I am getting unexpected behaviour when my machine runs out of memory.
I have a Intel i7-6700 with 32GB of RAM and I’m running Arch Linux with vanilla 4.14.8 kernel. I have a 32GB swap on a encrypted LVM volume on SSD disk.
During normal operation I run a couple of QEMU/KVM guests, along with other stuff (XFCE, Firefox etc.). The normal memory usage is about 20-30%, with almost no swap.
But when I run something memory-intensive (e.g.
7za a -md=29 to compress a large file), the system hangs/freezes when memory usage gets to 100%. The keyboard and mouse stop responding completely, display freezes, disk activity stops, and any TCP connections to machine hang in SYN phase. The only way to recover from this situation is to power-cycle the machine.
In the moment just before hang, one can see that virtually no swap space is being used.
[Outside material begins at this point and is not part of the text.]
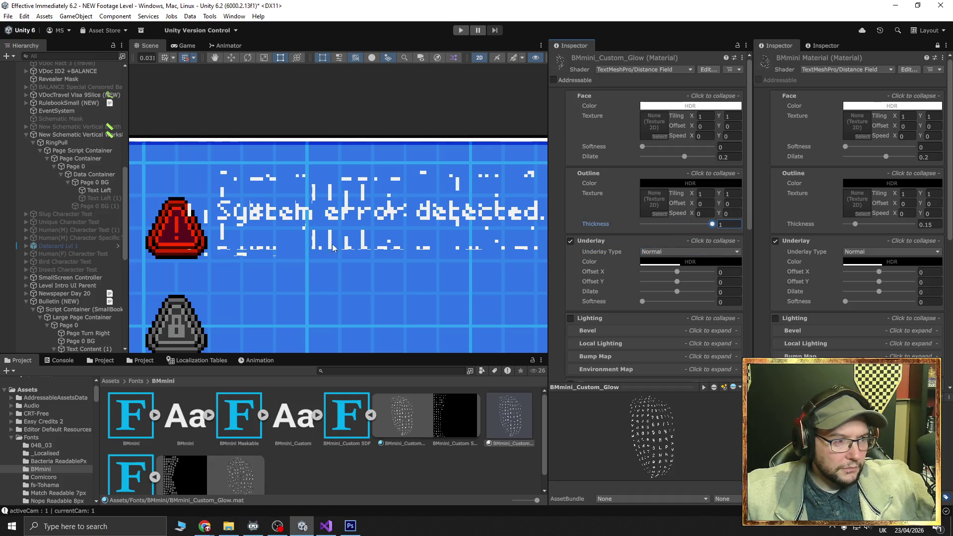
key(ctrl+z)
Of course, swap is enabled, and I am not using any particular sysctl settings related to memory (in particular, my vm.swappiness has the default value of 60).
What I don’t understand is this:
- Why doesn’t the kernel use the swap space?
- Why does the oom-killer not kick in when memory is exhausted?
I am not a kernel expert, but as I understand it, the system is not supposed to freeze/hang when running out of memory. What I would expect to see is this:
- When there is swap space available, no process should be killed until both memory and swap are consumed (in my case, 64G).
- Even with no swap, oom-killer is supposed to kill
7zawhen memory runs out
- Even without both of the above, any process trying to allocate more memory than is available should get an error and fail gracefully.
So there are in fact 3 independent mechanisms to prevent running out of memory, but all of them appear to fail. I realize there might be some subtle issues I don’t know about (i.e. memory ballooning in guest VMs, locked memory etc.), but I can really not think of anything that would explain the behaviour I am seeing.
Can somebody explain what is going on here and why? Am I just missing something? Can I do something to deterministically prevent hanging?
I ran some differential tests and I’ve found that:
- Encrypted swap on LVM volume => machine freezes.
- Encrypted swap on partition => everything OK (swap gets used as expected, machine does not freeze).
It would appear that the problem is somehow related to LVM. I have used the same physical partition in both cases, so it’s not disk-related either. During tests, i’ve left vm.swappiness to 60 (default).
Just as a side note – during one particular test, I’ve noticed that in htop, one “notch” appeared in swap bar just before machine froze. So the kernel actually started to use swap, but it only lasted for about 3 seconds.
The problem should be easily reproducible.
For anybody following up on this, I determined that the problem is specific to using swap space on top of LVM (encrypted or not). This was tested on 4.x kernels, and I was not able to avoid this hangs by tweaking sysctl parameters. I have no info about 5.x at the moment. It seems like a kernel bug to me.
I’ve seen a similar result happen – but the problem isn’t lack of memory; it’s a process that eats up space in the root partition/volume.
E.g. Commonly this could be excessive writing to /tmp, or other file system in /. The kernel will swap out anything it can (which isn’t much) in an effort to store the unwritten memory in RAM buffers. Fairly quickly this will fail and everything grinds to a halt.
Normally you would get warning messages issued – but you may not see them for an especially storage-greedy process.